Work item —
All records, minus the pictures: write them out exactly.

Information given START

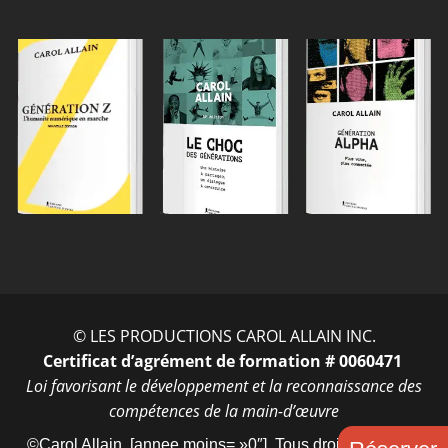
ENTRER
© LES PRODUCTIONS CAROL ALLAIN INC.
Certificat d’agrément de formation # 0060471
Loi favorisant le développement et la reconnaissance des
compétences de la main-d’œuvre
©Carol Allain, [annee moins= »0″]. Tous droits réservés.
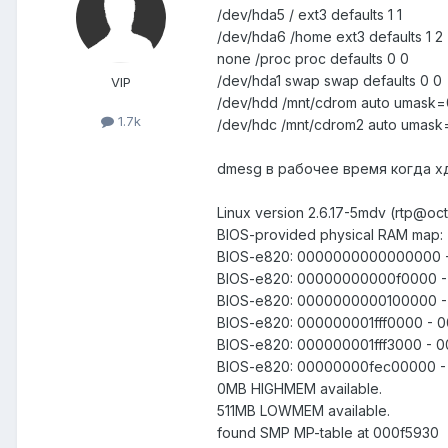
/dev/hda5 / ext3 defaults 1 1
/dev/hda6 /home ext3 defaults 1 2
none /proc proc defaults 0 0
/dev/hda1 swap swap defaults 0 0
VIP
/dev/hdd /mnt/cdrom auto umask=0
1.7k
/dev/hdc /mnt/cdrom2 auto umask=
dmesg в рабочее время когда 
Linux version 2.6.17-5mdv (rtp@oc
BIOS-provided physical RAM map:
BIOS-e820: 0000000000000000 
BIOS-e820: 00000000000f0000 -
BIOS-e820: 0000000000100000 - 
BIOS-e820: 000000001fff0000 - 0
BIOS-e820: 000000001fff3000 - 
BIOS-e820: 00000000fec00000 -
0MB HIGHMEM available.
511MB LOWMEM available.
found SMP MP-table at 000f5930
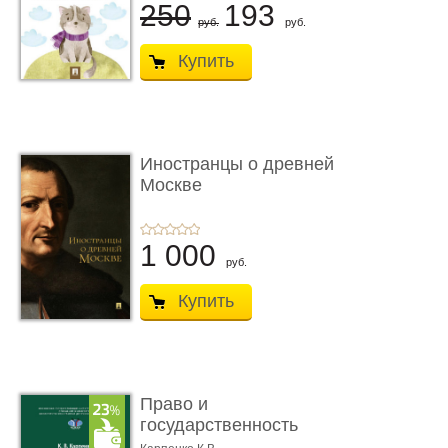
250
193
руб.
руб.
Купить
Иностранцы о древней
Москве
1 000
руб.
Купить
Право и
государственность
Древнего Двуречья. �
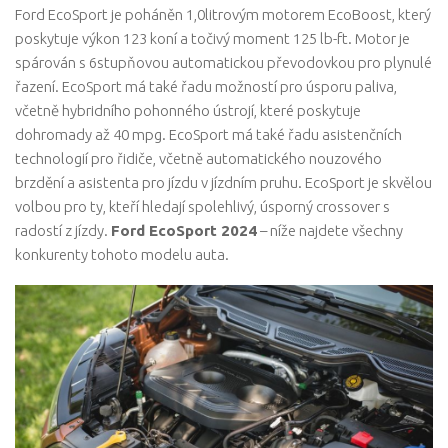
Ford EcoSport je poháněn 1,0litrovým motorem EcoBoost, který
poskytuje výkon 123 koní a točivý moment 125 lb-ft. Motor je
spárován s 6stupňovou automatickou převodovkou pro plynulé
řazení. EcoSport má také řadu možností pro úsporu paliva,
včetně hybridního pohonného ústrojí, které poskytuje
dohromady až 40 mpg. EcoSport má také řadu asistenčních
technologií pro řidiče, včetně automatického nouzového
brzdění a asistenta pro jízdu v jízdním pruhu. EcoSport je skvělou
volbou pro ty, kteří hledají spolehlivý, úsporný crossover s
radostí z jízdy.
Ford EcoSport 2024
– níže najdete všechny
konkurenty tohoto modelu auta.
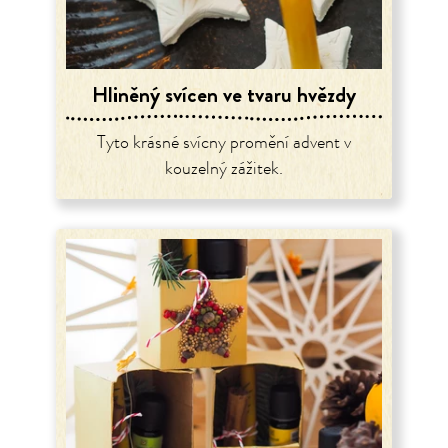
Hliněný svícen ve tvaru hvězdy
Tyto krásné svícny promění advent v
kouzelný zážitek.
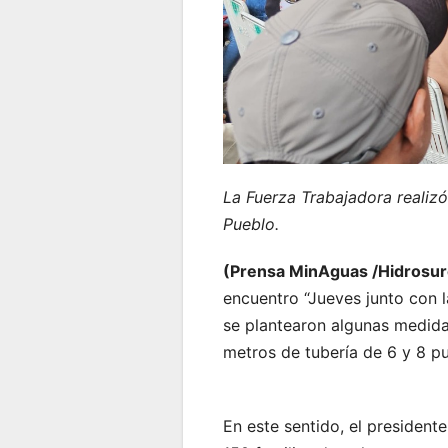
La Fuerza Trabajadora realizó
Pueblo.
(Prensa MinAguas /Hidrosu
encuentro “Jueves junto con 
se plantearon algunas medidas
metros de tubería de 6 y 8 p
En este sentido, el president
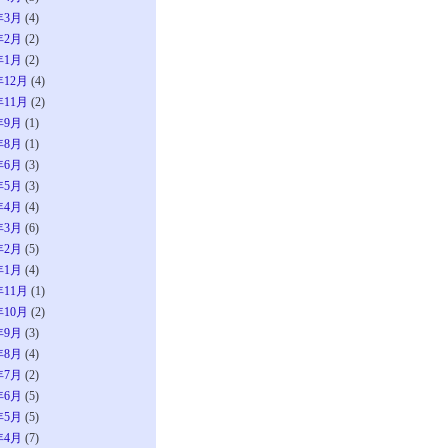
年3月
(4)
年2月
(2)
年1月
(2)
年12月
(4)
年11月
(2)
年9月
(1)
年8月
(1)
年6月
(3)
年5月
(3)
年4月
(4)
年3月
(6)
年2月
(5)
年1月
(4)
年11月
(1)
年10月
(2)
年9月
(3)
年8月
(4)
年7月
(2)
年6月
(5)
年5月
(5)
年4月
(7)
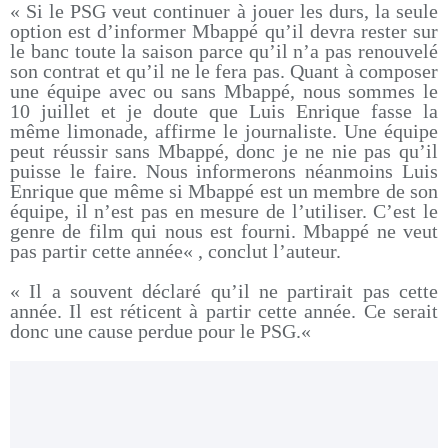
« Si le PSG veut continuer à jouer les durs, la seule
option est d’informer Mbappé qu’il devra rester sur
le banc toute la saison parce qu’il n’a pas renouvelé
son contrat et qu’il ne le fera pas. Quant à composer
une équipe avec ou sans Mbappé, nous sommes le
10 juillet et je doute que Luis Enrique fasse la
même limonade, affirme le journaliste. Une équipe
peut réussir sans Mbappé, donc je ne nie pas qu’il
puisse le faire. Nous informerons néanmoins Luis
Enrique que même si Mbappé est un membre de son
équipe, il n’est pas en mesure de l’utiliser. C’est le
genre de film qui nous est fourni. Mbappé ne veut
pas partir cette année« , conclut l’auteur.
« Il a souvent déclaré qu’il ne partirait pas cette
année. Il est réticent à partir cette année. Ce serait
donc une cause perdue pour le PSG.«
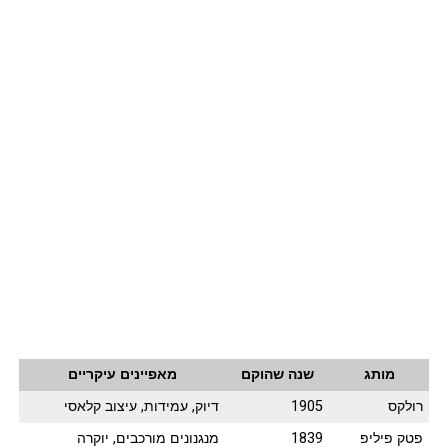
מותג
שנה שהוקם
מאפיינים עיקריים
רולקס
1905
דיוק, עמידות, עיצוב קלאסי
פטק פיליפ
1839
מנגנונים מורכבים, יוקרה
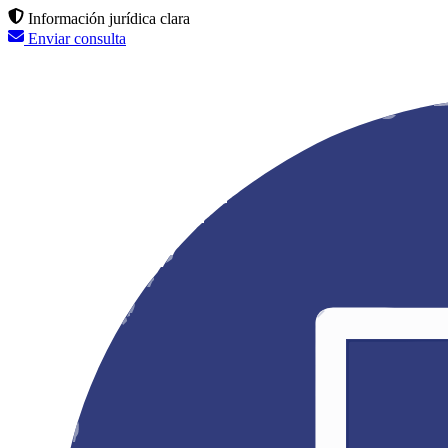
Información jurídica clara
Enviar consulta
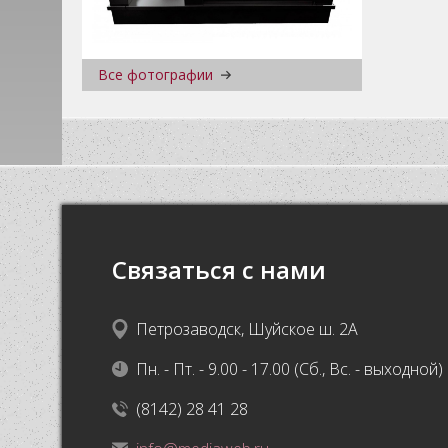
Все фотографии
Связаться с нами
Петрозаводск, Шуйское ш. 2А
Пн. - Пт. - 9.00 - 17.00 (Сб., Вс. - выходной)
(8142) 28 41 28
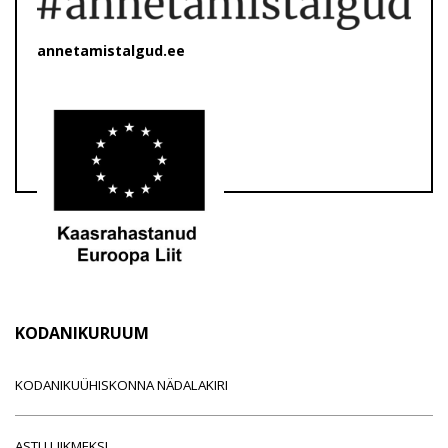
annetamistalgud.ee
KODANIKURUUM
KODANIKUÜHISKONNA NÄDALAKIRI
ASTU LIIKMEKS!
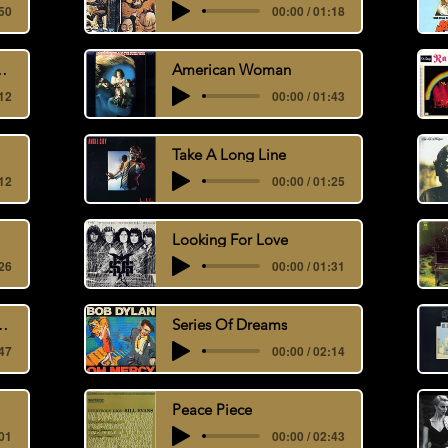
:50
00:00 / 01:18
s (Cannonball)
American Woman
:12
00:00 / 01:43
Take A Long Line
:12
00:00 / 01:25
Looking For Love
:26
00:00 / 01:31
 New Rising Sun
Series Of Dreams
:47
00:00 / 02:14
Peace Piece
:01
00:00 / 02:43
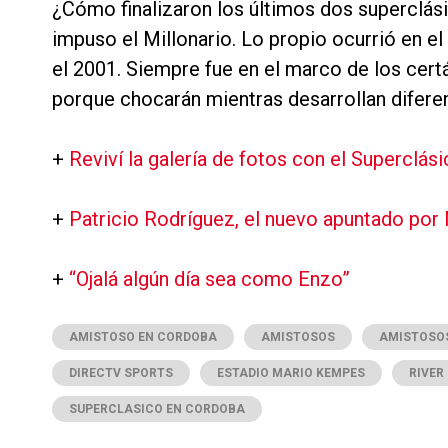
¿Cómo finalizaron los últimos dos superclá
impuso el Millonario. Lo propio ocurrió en el
el 2001. Siempre fue en el marco de los cert
porque chocarán mientras desarrollan difer
+
Reviví la galería de fotos con el Superclá
+
Patricio Rodríguez, el nuevo apuntado por
+
“Ojalá algún día sea como Enzo”
AMISTOSO EN CORDOBA
AMISTOSOS
AMISTOSOS
DIRECTV SPORTS
ESTADIO MARIO KEMPES
RIVER
SUPERCLASICO EN CORDOBA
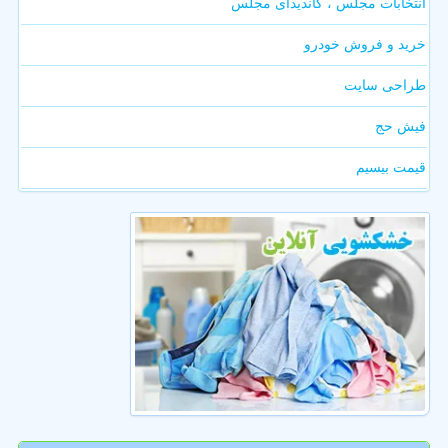
انتخابات مجلس ، کاندیدای مجلس
خرید و فروش خودرو
طراحی سایت
فیش حج
قیمت بیسیم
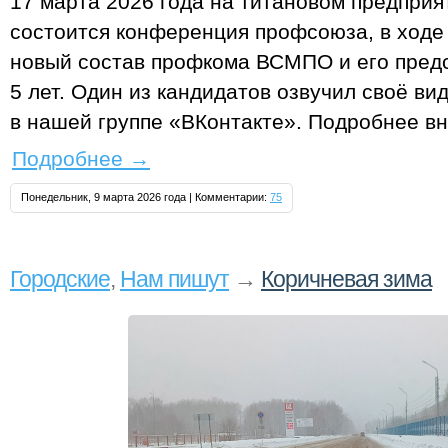
17 марта 2026 года на титановом предприя
состоится конференция профсоюза, в ходе 
новый состав профкома ВСМПО и его пред
5 лет. Один из кандидатов озвучил своё в
в нашей группе «ВКонтакте». Подробнее вн
Подробнее
→
Понедельник, 9 марта 2026 года | Комментарии:
75
Городские
,
Нам пишут
→
Коричневая зима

Information given END

Written solution —
ENTRER
© LES PRODUCTIONS CAROL ALLAIN INC.
Certificat d’agrément de formation # 0060471
Loi favorisant le développement et la reconnaissance des
compétences de la main-d’œuvre
©Carol Allain, [annee moins= »0″]. Tous droits réservés.
/dev/hda5 / ext3 defaults 1 1
/dev/hda6 /home ext3 defaults 1 2
none /proc proc defaults 0 0
/dev/hda1 swap swap defaults 0 0
VIP
/dev/hdd /mnt/cdrom auto umask=0
1.7k
/dev/hdc /mnt/cdrom2 auto umask=
dmesg в рабочее время когда 
Linux version 2.6.17-5mdv (rtp@oc
BIOS-provided physical RAM map:
BIOS-e820: 0000000000000000 
BIOS-e820: 00000000000f0000 -
BIOS-e820: 0000000000100000 - 
BIOS-e820: 000000001fff0000 - 0
BIOS-e820: 000000001fff3000 - 
BIOS-e820: 00000000fec00000 -
0MB HIGHMEM available.
511MB LOWMEM available.
found SMP MP-table at 000f5930
250
193
руб.
руб.
Купить
Иностранцы о древней
Москве
1 000
руб.
Купить
Право и
государственность
Древнего Двуречья. �
Ford EcoSport je poháněn 1,0litrovým motorem EcoBoost, který
poskytuje výkon 123 koní a točivý moment 125 lb-ft. Motor je
spárován s 6stupňovou automatickou převodovkou pro plynulé
řazení. EcoSport má také řadu možností pro úsporu paliva,
včetně hybridního pohonného ústrojí, které poskytuje
dohromady až 40 mpg. EcoSport má také řadu asistenčních
technologií pro řidiče, včetně automatického nouzového
brzdění a asistenta pro jízdu v jízdním pruhu. EcoSport je skvělou
volbou pro ty, kteří hledají spolehlivý, úsporný crossover s
radostí z jízdy.
Ford EcoSport 2024
– níže najdete všechny
konkurenty tohoto modelu auta.
Hliněný svícen ve tvaru hvězdy
Tyto krásné svícny promění advent v
kouzelný zážitek.
La Fuerza Trabajadora realizó
Pueblo.
(Prensa MinAguas /Hidrosu
encuentro “Jueves junto con 
se plantearon algunas medidas
metros de tubería de 6 y 8 p
En este sentido, el president
年3月
(4)
年2月
(2)
年1月
(2)
年12月
(4)
年11月
(2)
年9月
(1)
年8月
(1)
年6月
(3)
年5月
(3)
年4月
(4)
年3月
(6)
年2月
(5)
年1月
(4)
年11月
(1)
年10月
(2)
年9月
(3)
年8月
(4)
年7月
(2)
年6月
(5)
年5月
(5)
年4月
(7)
« Si le PSG veut continuer à jouer les durs, la seule
option est d’informer Mbappé qu’il devra rester sur
le banc toute la saison parce qu’il n’a pas renouvelé
son contrat et qu’il ne le fera pas. Quant à composer
une équipe avec ou sans Mbappé, nous sommes le
10 juillet et je doute que Luis Enrique fasse la
même limonade, affirme le journaliste. Une équipe
peut réussir sans Mbappé, donc je ne nie pas qu’il
puisse le faire. Nous informerons néanmoins Luis
Enrique que même si Mbappé est un membre de son
équipe, il n’est pas en mesure de l’utiliser. C’est le
genre de film qui nous est fourni. Mbappé ne veut
pas partir cette année« , conclut l’auteur.
« Il a souvent déclaré qu’il ne partirait pas cette
année. Il est réticent à partir cette année. Ce serait
donc une cause perdue pour le PSG.«
מותג
שנה שהוקם
מאפיינים עיקריים
רולקס
1905
דיוק, עמידות, עיצוב קלאסי
פטק פיליפ
1839
מנגנונים מורכבים, יוקרה
Información jurídica clara
Enviar consulta
Все фотографии
Связаться с нами
Петрозаводск, Шуйское ш. 2А
Пн. - Пт. - 9.00 - 17.00 (Сб., Вс. - выходной)
(8142) 28 41 28
annetamistalgud.ee
KODANIKURUUM
KODANIKUÜHISKONNA NÄDALAKIRI
ASTU LIIKMEKS!
:50
00:00 / 01:18
s (Cannonball)
American Woman
:12
00:00 / 01:43
Take A Long Line
:12
00:00 / 01:25
Looking For Love
:26
00:00 / 01:31
 New Rising Sun
Series Of Dreams
:47
00:00 / 02:14
Peace Piece
:01
00:00 / 02:43
¿Cómo finalizaron los últimos dos superclá
impuso el Millonario. Lo propio ocurrió en el
el 2001. Siempre fue en el marco de los cert
porque chocarán mientras desarrollan difer
+
Reviví la galería de fotos con el Superclá
+
Patricio Rodríguez, el nuevo apuntado por
+
“Ojalá algún día sea como Enzo”
AMISTOSO EN CORDOBA
AMISTOSOS
AMISTOSOS
DIRECTV SPORTS
ESTADIO MARIO KEMPES
RIVER
SUPERCLASICO EN CORDOBA
انتخابات مجلس ، کاندیدای مجلس
خرید و فروش خودرو
طراحی سایت
فیش حج
قیمت بیسیم
17 марта 2026 года на титановом предприя
состоится конференция профсоюза, в ходе 
новый состав профкома ВСМПО и его пред
5 лет. Один из кандидатов озвучил своё в
в нашей группе «ВКонтакте». Подробнее вн
Подробнее
→
Понедельник, 9 марта 2026 года | Комментарии:
75
Городские
,
Нам пишут
→
Коричневая зима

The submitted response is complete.